Fortunately, we found a petrol station before the car went pfft, pftt, pluuutttt.
All throughout our road trip through Germany, Denmark, Sweden and Norway I topped up the car whenever I could. I knew it was a little more than necessary, but I didn't fancy coming to a dead stop on one of those high mountain roads with the mountains on the left and a plummet to the sea on the right. The Vol-in-Law kept insisting that the light came on when the fuel level reached a quarter of a tank. Meaning miles and miles and miles of driving ahead.
He told me that his father had told him this.
That's the same man who ran out of gas on the Forth Road Bridge. The same guy who has apparently a relatively long and sorry history of running out of gas.
You don't want to be stuck here.
So anyway, our argument has lasted many years now. With me immediately wanting to fill up after I see the gas light and him saying there's no need to worry, that we could run our errands, go to the park, have a little tootle round London and still have no worries about running out of gas.
So who knows who's right? (Me obviously, but let's stick with the question for a rhetorical point.)
Now perhaps there's a website that could help answer that question. Tank on Empty. The idea is that you self-report how long it took you to completely run out of gas after the warning light came on. Problem is, many of the self reporters are liars, with a disturbing number of 99 miles votes for a disturbing (statistically disturbing) number of cars.
Here's a hint. When you see the light - just fill up the tank.
(Hat Tip Sharon Cobb)
Photo credit: Forth Bridge from Patrick Down shown here under a Creative Commons license.
Sunday, July 06, 2008
There was a big BBQ, with women in hijab serving lamb kebabs with spicy Indian sauces. There was a bouncy castle (Buddy's too little for that), and cotton candy (candy floss in Brit-speak) and a baked good stall and bric-a-brac and books for sale and various other ways to fleece money out of fayre-goers.
And there was the money-making scheme that I remember so well from my school-going, church youth-group attending days.
Krispy Kreme donuts.
And they tasted better than I remember. (I've been sort of down on Krispy Kreme since I got thrown out of the one in Knoxville - for singing. As I recall, the other patrons loved it.)
The man at the donut stall (a parent)had gotten a very good deal on the donuts (I wasn't clear if he got them free or not). And he got a lot of balloons, too. One of them he gave to Buddy, who was thrilled!
Friday, July 04, 2008
What can Brits do to ease the awkwardness and ensure a Happy Fourth?
- no snarky comments about impertinent colonists
- no jibes about how we've made a mess of our independence - especially over the last eight years or so
- no general anti-Americanism (yes, I know it's hard)

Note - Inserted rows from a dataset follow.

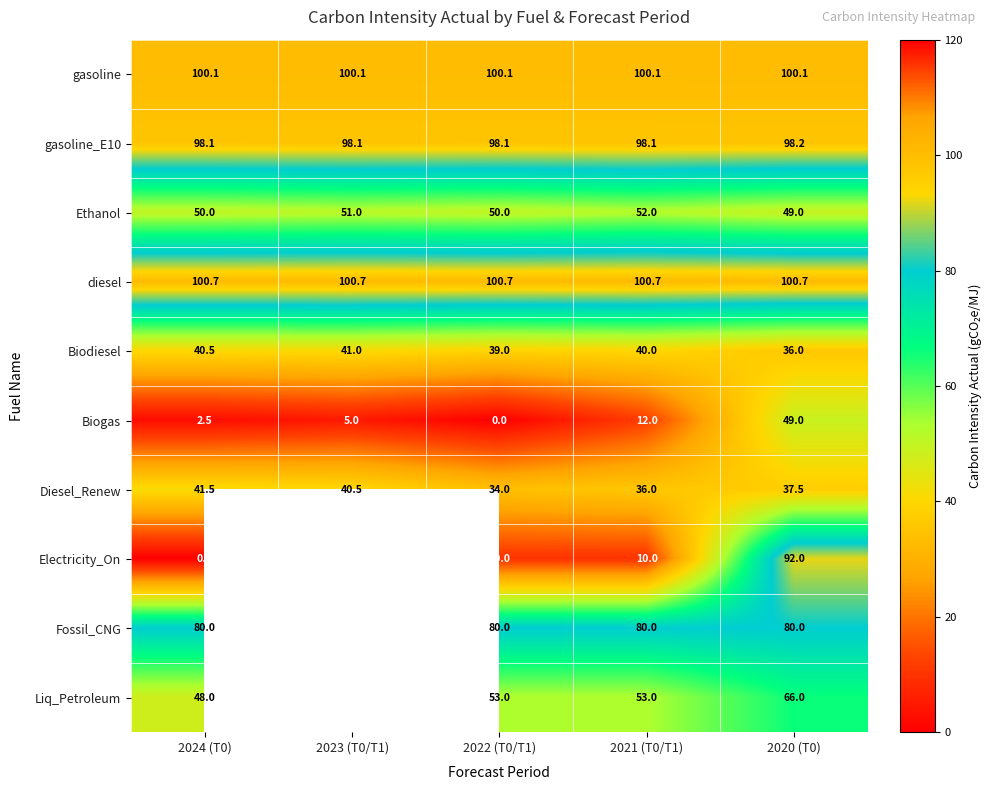

At which category does the chart reach its minimum across all series?

2022 (T0/T1)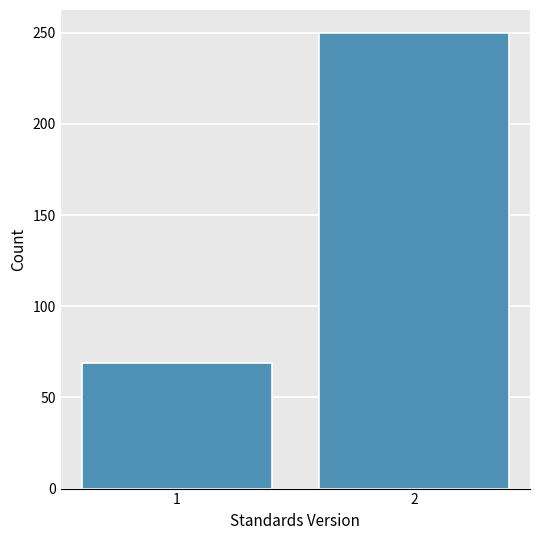

Reading right to left, what are all the values shown in this chart?

2=250	1=69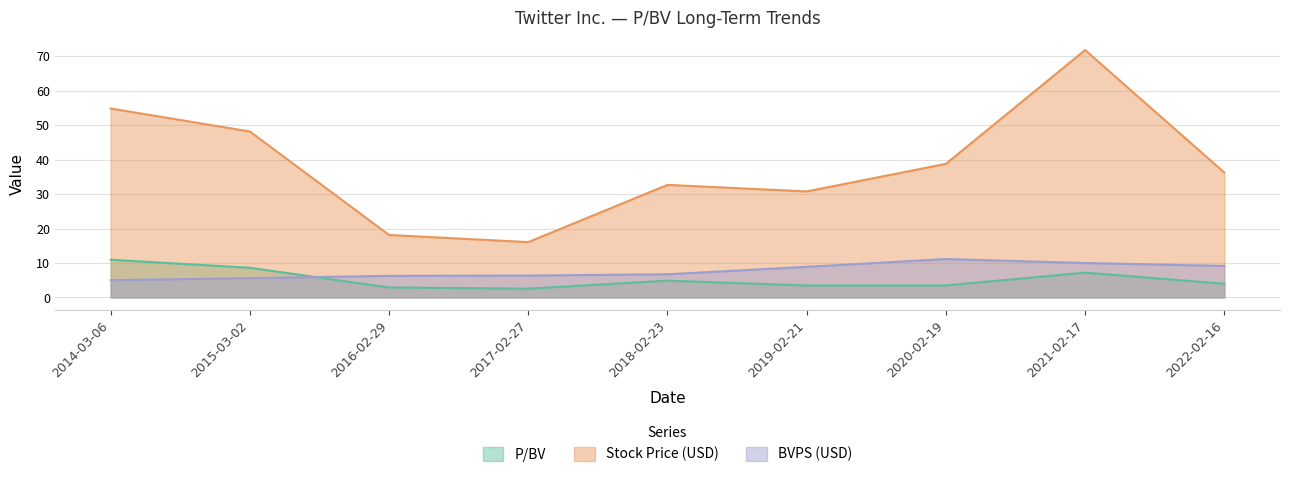

True or false: BVPS (USD) and Stock Price (USD) intersect in this chart.

False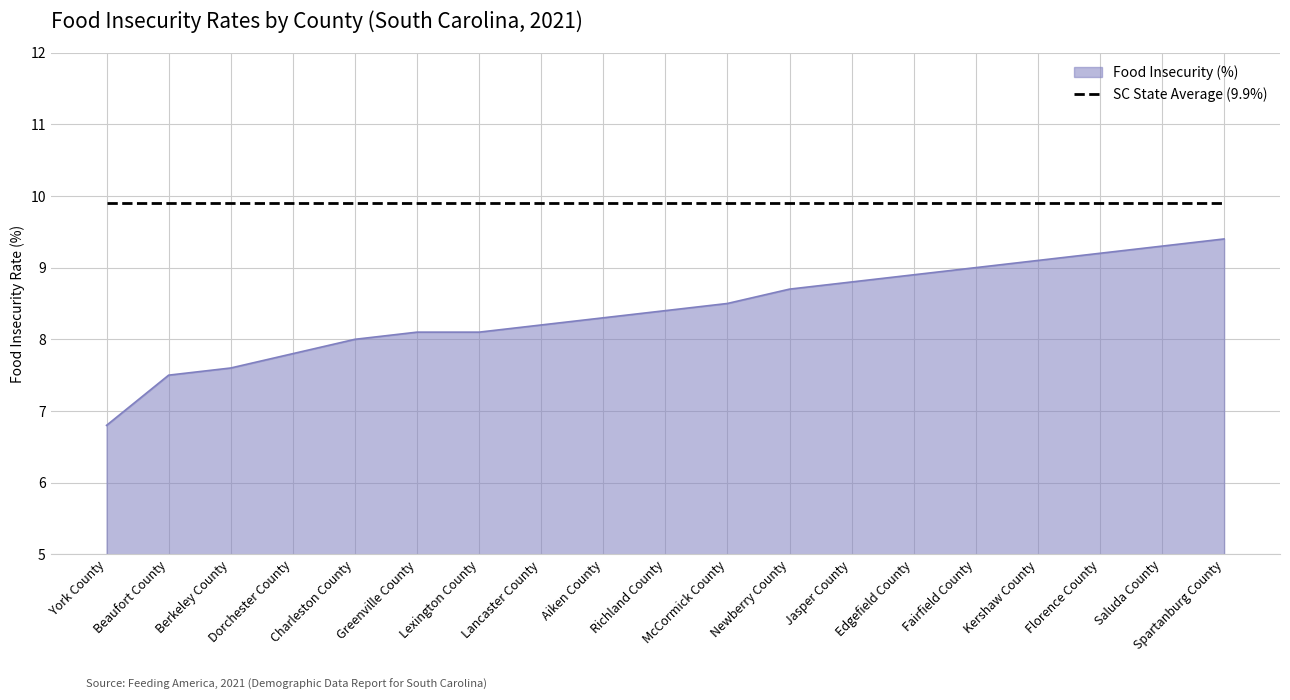

Which series changed the most between Beaufort County and Spartanburg County?

Food Insecurity (%)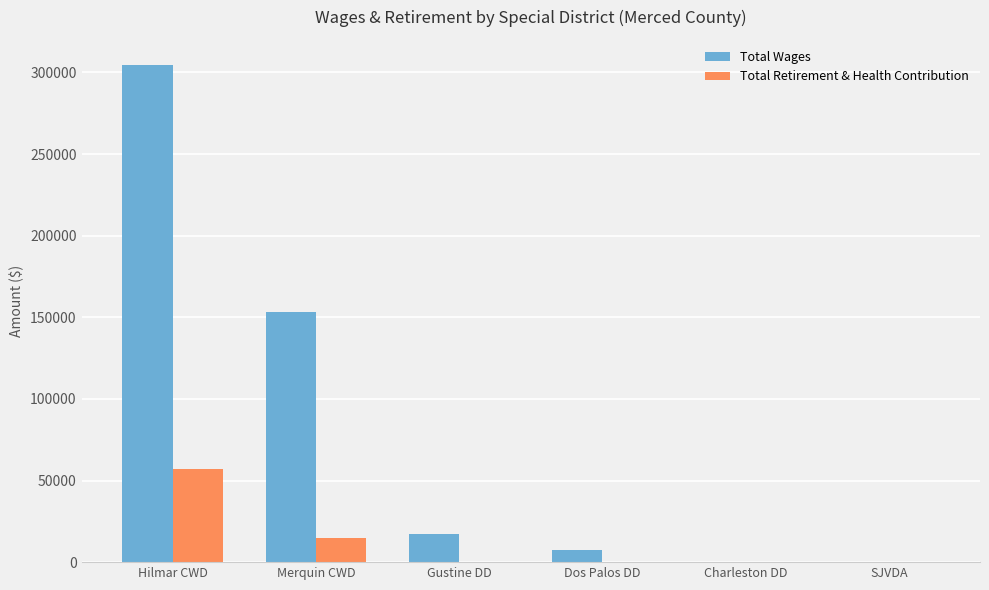

What is the total value across all series at Dos Palos DD?

7718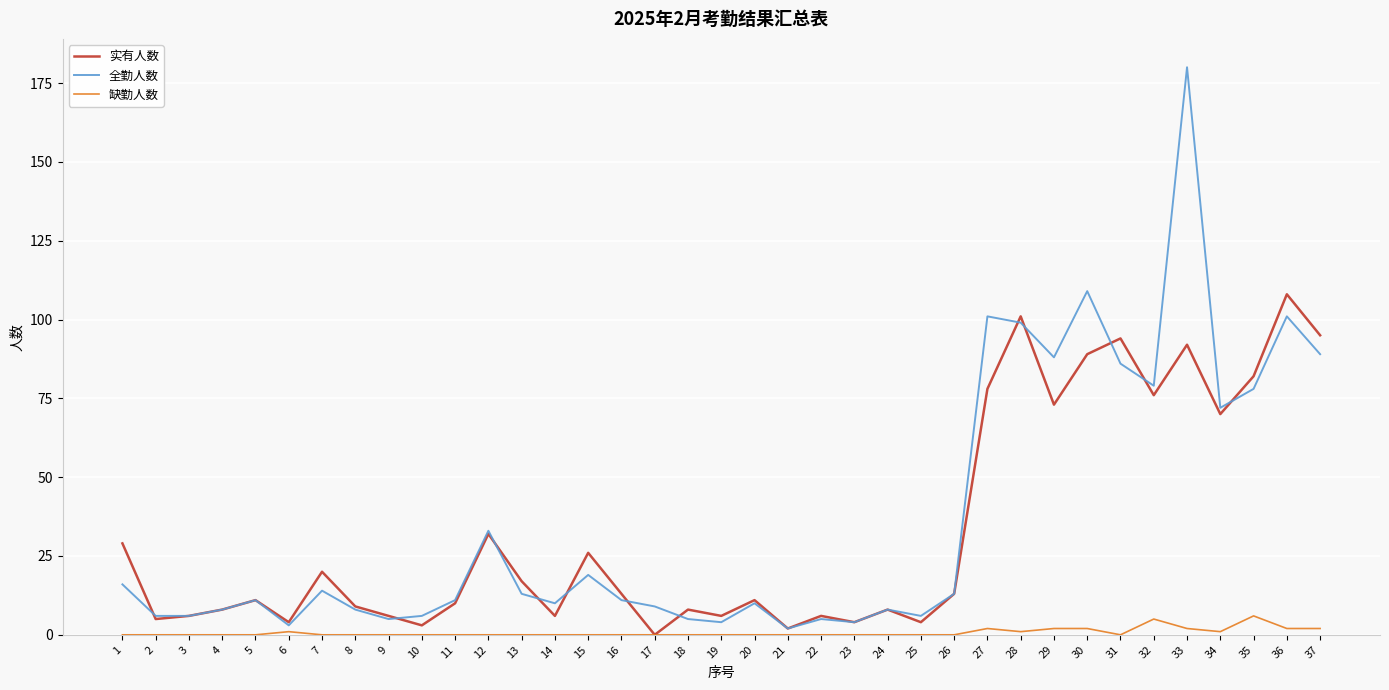

Which series changed the most between 16 and 31?

实有人数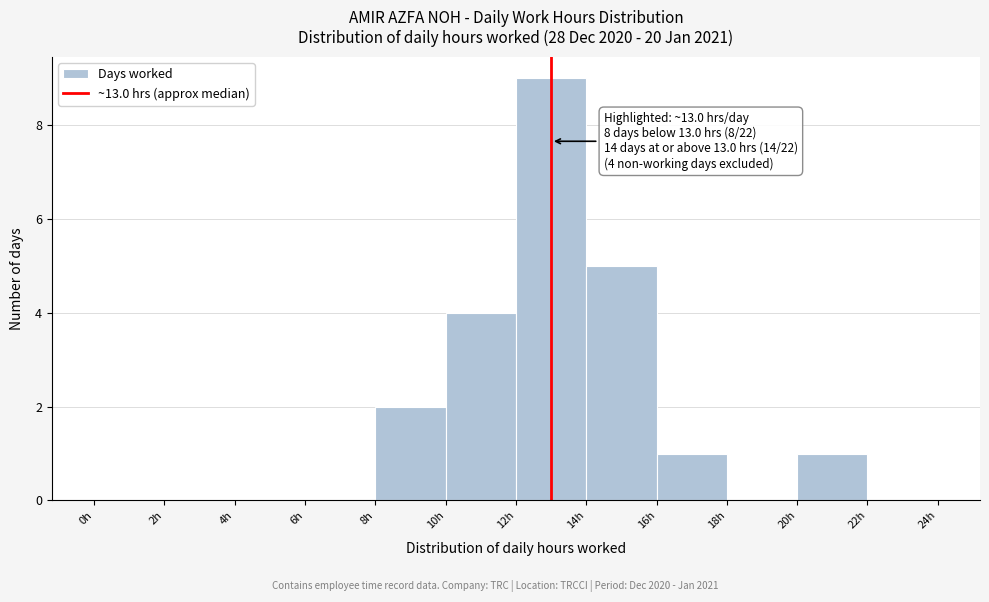

Over which range of the x-axis is the bar tallest?

12 to 14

- sparklers should be on sale at every corner store
- bring us a brownie
- a paid day off work would be nice
- tax free tea all day
Thursday, July 03, 2008
We saw an amazing display of scarecrows at the RHS Wisley today. They seem to have all been put together by various Women's Institutes around the South East of England. Many of the figures were women and a number celebrated women's suffrage. And one was of the cat in the hat.